Here are a couple of examples of abatement:

Example 1: A farmer enters into an HTA contract to sell 1,000 bushels of corn at a price linked to the futures market. When the delivery date approaches, the basis level is established based on current market conditions.

Example 2: A grain elevator operator uses an HTA contract to hedge against potential price drops, ensuring they can purchase grain at a predetermined price, thus stabilizing their costs. (hypothetical example)

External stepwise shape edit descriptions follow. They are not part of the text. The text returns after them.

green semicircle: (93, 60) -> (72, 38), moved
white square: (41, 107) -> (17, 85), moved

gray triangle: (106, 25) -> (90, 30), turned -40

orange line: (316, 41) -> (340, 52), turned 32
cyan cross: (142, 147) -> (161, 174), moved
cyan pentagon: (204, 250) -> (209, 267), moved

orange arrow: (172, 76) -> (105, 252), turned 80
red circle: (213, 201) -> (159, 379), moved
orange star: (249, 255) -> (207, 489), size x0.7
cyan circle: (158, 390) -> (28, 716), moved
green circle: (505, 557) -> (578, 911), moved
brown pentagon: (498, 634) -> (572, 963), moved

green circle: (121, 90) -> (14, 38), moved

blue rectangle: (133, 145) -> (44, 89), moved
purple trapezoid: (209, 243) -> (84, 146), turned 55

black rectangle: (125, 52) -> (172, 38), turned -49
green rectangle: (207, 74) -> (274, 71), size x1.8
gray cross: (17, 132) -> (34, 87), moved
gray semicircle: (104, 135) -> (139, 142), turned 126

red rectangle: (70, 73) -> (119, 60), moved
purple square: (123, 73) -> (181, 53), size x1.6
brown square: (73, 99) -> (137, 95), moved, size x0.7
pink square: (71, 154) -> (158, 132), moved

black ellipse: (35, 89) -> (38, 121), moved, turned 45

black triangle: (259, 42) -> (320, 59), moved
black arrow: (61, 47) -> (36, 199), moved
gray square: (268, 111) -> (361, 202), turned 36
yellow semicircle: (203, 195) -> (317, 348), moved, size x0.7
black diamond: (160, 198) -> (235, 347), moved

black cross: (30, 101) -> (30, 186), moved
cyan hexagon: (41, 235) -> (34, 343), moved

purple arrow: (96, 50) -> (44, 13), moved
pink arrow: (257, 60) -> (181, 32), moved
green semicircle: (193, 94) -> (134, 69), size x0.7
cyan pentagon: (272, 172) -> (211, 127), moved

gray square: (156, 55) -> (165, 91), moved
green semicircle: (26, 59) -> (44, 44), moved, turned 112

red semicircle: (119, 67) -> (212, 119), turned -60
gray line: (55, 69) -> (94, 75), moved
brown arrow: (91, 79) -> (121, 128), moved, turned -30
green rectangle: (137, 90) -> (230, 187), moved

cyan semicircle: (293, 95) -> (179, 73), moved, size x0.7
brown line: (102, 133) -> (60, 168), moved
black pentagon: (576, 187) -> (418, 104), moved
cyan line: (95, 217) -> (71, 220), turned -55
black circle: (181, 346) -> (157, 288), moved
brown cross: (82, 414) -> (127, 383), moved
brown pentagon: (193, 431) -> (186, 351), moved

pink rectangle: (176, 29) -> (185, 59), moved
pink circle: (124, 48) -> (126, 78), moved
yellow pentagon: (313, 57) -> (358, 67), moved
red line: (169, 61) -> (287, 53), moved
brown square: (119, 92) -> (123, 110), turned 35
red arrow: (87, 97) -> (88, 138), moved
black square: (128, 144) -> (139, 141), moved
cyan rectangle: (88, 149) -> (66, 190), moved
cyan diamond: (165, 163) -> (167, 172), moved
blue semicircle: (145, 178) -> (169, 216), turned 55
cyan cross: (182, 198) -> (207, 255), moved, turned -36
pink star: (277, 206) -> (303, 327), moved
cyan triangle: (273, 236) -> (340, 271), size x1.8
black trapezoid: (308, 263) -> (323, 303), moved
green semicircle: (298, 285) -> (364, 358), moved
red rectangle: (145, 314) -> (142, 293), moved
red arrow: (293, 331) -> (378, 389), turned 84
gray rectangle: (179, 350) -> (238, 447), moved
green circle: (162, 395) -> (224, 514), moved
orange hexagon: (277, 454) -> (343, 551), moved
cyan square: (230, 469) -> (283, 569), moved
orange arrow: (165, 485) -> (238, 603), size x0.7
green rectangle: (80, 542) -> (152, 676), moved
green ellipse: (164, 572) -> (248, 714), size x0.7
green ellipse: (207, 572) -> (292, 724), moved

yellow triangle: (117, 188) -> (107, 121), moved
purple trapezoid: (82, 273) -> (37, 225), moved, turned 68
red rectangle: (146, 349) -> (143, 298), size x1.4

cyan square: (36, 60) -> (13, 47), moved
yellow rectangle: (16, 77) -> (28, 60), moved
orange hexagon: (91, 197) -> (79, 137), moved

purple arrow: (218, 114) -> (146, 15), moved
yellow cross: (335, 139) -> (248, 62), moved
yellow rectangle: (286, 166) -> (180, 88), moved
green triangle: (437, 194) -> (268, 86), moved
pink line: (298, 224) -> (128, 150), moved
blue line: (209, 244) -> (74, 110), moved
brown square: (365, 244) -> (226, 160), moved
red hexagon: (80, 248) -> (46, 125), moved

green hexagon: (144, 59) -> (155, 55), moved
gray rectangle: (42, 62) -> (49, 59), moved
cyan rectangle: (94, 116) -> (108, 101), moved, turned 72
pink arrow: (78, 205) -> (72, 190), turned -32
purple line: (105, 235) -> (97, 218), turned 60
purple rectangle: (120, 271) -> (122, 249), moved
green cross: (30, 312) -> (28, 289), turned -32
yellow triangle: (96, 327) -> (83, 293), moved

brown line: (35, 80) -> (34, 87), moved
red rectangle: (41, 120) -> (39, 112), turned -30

Comparison with related terms

Term Definition Key Differences
Forward Contract An agreement to buy or sell an asset at a future date for a price agreed upon today. HTA contracts specifically relate to agricultural products and include a basis level determination.
Futures Contract A standardized agreement traded on an exchange to buy or sell an asset at a predetermined price at a specified time in the future. HTA contracts allow for price determination at contract creation, unlike standard futures contracts.

What to do if this term applies to you

If you are a farmer or a buyer considering a hedge to arrive contract, it's essential to understand the potential risks and benefits. You may want to consult with a legal professional to ensure the contract meets your needs. Additionally, explore US Legal Forms for templates that can help you create a compliant HTA contract tailored to your situation.

Quick facts

  • Typical users: Farmers and grain buyers.
  • Purpose: To hedge against price fluctuations in the market.
  • Risk: Transfers market price risk from the seller to the buyer.